Bateman responds by letting them know that "the tasseled loafer is traditionally a casual shoe" and "As long as it's either black or cordovan it's okay" but a brown loafer would be "too sporty for a business suit."
Price also chimes in on the matter, reciting that, "It's a very versatile look and it can go with both suits and sport coats. It should be starched for dressy occasions and a collar pin should be worn if it's particularly formal."
Doesn't this all sound like a rehearsed answer to a reader's question in a designer magazine like GQ or something? Like some sort of fashion advice column, right? Yet again, another opportunity to assert his own thoughts and ideas is pawned off due to his desire to fit in with modern consumerism advice. So far, I think the only genuine thing that we've heard from Patrick Bateman came in the first chapter when he uttered under his breath: "I'm a fucking evil psychopath."
Amid a crude and volatile anecdote about one of McDermott's recent sexual partners, Van Patten is constantly asking "Where's dinner?" but to no response. At this point, I think they're so empty that they can't even get it up to answer the only question they ever seem to care about. I hate these guys.
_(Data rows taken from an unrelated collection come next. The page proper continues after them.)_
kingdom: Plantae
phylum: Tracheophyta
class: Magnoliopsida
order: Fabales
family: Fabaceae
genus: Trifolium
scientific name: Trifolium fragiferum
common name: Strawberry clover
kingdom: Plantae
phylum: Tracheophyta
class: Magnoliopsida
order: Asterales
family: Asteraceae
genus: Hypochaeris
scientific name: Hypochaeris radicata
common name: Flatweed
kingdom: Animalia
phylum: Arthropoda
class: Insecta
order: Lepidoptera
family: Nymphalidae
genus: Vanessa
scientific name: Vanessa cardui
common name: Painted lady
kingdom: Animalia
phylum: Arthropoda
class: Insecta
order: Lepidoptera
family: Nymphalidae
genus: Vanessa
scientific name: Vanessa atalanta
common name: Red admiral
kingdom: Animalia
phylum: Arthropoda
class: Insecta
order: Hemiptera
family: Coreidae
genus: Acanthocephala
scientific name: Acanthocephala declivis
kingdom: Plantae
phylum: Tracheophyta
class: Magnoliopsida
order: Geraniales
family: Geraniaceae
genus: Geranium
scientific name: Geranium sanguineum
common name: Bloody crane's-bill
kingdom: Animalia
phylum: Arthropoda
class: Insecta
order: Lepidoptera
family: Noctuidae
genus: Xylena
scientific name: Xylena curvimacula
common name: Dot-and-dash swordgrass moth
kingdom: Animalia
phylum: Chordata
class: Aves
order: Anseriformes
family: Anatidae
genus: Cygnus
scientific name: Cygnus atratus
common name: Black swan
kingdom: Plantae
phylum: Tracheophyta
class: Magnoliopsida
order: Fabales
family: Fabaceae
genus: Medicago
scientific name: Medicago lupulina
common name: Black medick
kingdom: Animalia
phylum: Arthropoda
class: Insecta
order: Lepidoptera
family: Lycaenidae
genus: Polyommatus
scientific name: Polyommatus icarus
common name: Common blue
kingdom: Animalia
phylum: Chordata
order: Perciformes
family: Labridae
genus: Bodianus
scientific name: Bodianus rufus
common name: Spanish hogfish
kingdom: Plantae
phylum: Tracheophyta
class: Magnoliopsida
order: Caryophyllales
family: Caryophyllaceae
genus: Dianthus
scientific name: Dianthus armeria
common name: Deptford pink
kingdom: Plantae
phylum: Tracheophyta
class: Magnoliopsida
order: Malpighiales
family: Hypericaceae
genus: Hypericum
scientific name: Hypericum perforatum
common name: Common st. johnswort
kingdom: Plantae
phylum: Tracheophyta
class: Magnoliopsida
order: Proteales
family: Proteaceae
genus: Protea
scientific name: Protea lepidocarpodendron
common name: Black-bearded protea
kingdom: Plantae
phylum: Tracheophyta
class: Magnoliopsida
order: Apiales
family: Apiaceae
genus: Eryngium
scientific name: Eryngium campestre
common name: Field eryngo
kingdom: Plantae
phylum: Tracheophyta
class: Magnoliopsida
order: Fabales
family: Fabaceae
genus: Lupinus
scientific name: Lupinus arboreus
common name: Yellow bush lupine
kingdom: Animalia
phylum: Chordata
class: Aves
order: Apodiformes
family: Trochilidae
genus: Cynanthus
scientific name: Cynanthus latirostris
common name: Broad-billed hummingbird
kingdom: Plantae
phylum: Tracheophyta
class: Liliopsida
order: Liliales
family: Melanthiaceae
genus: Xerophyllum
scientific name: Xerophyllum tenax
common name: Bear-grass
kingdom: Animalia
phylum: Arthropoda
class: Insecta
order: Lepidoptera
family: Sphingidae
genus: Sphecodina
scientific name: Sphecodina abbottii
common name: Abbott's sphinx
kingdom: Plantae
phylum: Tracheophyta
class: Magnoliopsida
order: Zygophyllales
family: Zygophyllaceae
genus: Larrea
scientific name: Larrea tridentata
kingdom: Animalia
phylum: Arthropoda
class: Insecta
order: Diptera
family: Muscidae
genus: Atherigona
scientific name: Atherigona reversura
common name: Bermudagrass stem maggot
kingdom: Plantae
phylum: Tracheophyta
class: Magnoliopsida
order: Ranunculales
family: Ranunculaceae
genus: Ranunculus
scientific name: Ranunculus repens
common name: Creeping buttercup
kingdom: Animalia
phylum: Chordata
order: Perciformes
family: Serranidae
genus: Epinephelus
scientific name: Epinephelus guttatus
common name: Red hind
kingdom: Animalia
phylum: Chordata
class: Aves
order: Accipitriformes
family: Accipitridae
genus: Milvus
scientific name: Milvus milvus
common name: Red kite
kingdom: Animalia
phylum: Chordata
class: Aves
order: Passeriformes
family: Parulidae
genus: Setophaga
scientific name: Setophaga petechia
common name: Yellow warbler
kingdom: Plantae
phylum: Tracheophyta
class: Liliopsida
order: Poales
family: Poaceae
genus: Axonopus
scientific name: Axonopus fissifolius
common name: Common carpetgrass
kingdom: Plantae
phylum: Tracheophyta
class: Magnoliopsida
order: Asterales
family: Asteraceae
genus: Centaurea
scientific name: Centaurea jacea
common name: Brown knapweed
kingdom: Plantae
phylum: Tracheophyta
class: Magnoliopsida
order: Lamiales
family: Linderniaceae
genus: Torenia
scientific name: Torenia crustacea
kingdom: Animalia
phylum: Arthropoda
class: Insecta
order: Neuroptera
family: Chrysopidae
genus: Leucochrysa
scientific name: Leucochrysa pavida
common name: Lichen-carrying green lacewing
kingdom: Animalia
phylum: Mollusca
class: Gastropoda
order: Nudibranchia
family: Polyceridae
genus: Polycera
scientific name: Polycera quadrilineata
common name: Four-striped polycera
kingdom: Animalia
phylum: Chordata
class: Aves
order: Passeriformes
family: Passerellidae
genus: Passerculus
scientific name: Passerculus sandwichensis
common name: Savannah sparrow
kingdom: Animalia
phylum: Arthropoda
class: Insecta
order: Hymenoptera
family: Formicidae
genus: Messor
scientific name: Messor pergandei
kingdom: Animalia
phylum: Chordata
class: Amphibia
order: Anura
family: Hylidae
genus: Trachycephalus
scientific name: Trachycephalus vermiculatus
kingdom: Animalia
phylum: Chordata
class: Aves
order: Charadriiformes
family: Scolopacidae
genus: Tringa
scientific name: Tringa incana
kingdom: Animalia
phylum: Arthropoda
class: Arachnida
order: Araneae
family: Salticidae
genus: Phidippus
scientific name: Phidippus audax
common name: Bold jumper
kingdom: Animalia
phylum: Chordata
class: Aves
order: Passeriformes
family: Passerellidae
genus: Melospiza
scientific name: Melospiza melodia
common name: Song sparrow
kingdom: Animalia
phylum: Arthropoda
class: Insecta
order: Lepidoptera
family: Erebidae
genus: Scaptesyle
It's at this moment that another half-associate approaches the table, although we're only given one name: Preston. I'm led to believe that Bateman is referring to him by his last name because he has forgotten or didn't care enough to remember his first name.
After some meaningless chatter about the exact same topics that I've covered already, Preston announces that he has a joke. The joke is crude, sexist, and racist, as well as unfunny. While I believe that it is these aspects that make the other men at the table laugh, I think that it's the phrasing and stammering of the joke's delivery that holds a deeper meaning.
Preston begins the joke with some stutters and pauses filled with phrases like "Oh gosh, now what happens?" until "[his] mind's a blank" at the crucial punchline. Preston is really struggling to remember while the other men are poking fun at his mind-block. Preston's efforts to recall the punchline drag on for so long that even I forgot the joke's setup. I had to re-read it so that it made sense to me. Once I did re-read the joke it wasn't funny and it had changed nothing in terms of the atmosphere at the table. The whole exchange really did not matter in the slightest. The interaction between the men was so poor and so broken up by Preston's memory lapse that the "moment" had gone and I simply wasn't interested anymore. I think this exchange was a metaphor for the entire evening spent at Harry's; none of what was talked about mattered in the slightest by the end. Nothing had changed.
After the other men laugh, Bateman pipes up claiming that "It's not funny. It's racist." Preston responds to this saying, "You should stop reading all those Ted Bundy biographies." This is not commented on any further but now we know what Bateman spends some of his time doing. One of his acts of indulgence is reading about the life of one of the most famous serial killers in history. Perhaps this holds some significance to Bateman in particular. Maybe Bateman is a serial killer.
That'd be fucking weird, wouldn't it?